··· Input for this task

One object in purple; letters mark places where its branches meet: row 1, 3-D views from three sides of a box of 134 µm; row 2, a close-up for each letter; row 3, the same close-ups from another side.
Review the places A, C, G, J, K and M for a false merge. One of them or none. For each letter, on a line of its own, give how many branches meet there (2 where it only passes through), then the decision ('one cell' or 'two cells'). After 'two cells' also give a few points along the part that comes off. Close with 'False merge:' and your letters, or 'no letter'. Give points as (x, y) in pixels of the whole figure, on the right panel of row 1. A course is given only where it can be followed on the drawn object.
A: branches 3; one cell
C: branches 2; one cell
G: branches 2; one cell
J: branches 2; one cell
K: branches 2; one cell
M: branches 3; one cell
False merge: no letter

······
··· Input for this task

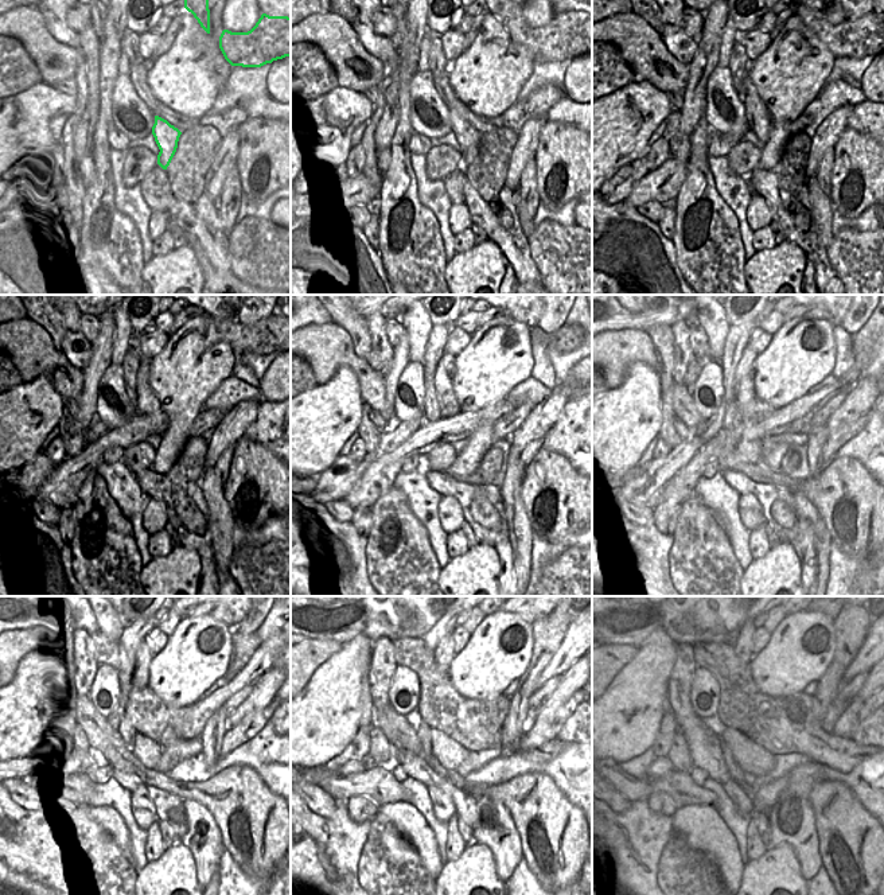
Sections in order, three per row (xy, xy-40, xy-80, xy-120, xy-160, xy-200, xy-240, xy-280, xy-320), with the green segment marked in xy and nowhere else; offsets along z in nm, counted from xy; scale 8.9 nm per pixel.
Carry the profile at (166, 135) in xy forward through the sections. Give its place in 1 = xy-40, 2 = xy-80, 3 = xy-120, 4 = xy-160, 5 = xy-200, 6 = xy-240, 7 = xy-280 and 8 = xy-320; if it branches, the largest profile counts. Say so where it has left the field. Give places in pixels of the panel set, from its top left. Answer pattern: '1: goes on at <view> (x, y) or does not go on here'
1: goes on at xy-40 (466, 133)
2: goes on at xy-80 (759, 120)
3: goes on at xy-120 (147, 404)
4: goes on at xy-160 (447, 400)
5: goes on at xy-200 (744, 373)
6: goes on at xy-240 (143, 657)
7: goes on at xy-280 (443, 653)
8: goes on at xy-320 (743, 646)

······

**Goal of the exercise:** Line by line, check the material above for the word "three", then give the number of lines that hold it and nothing else.

**Your response:** 2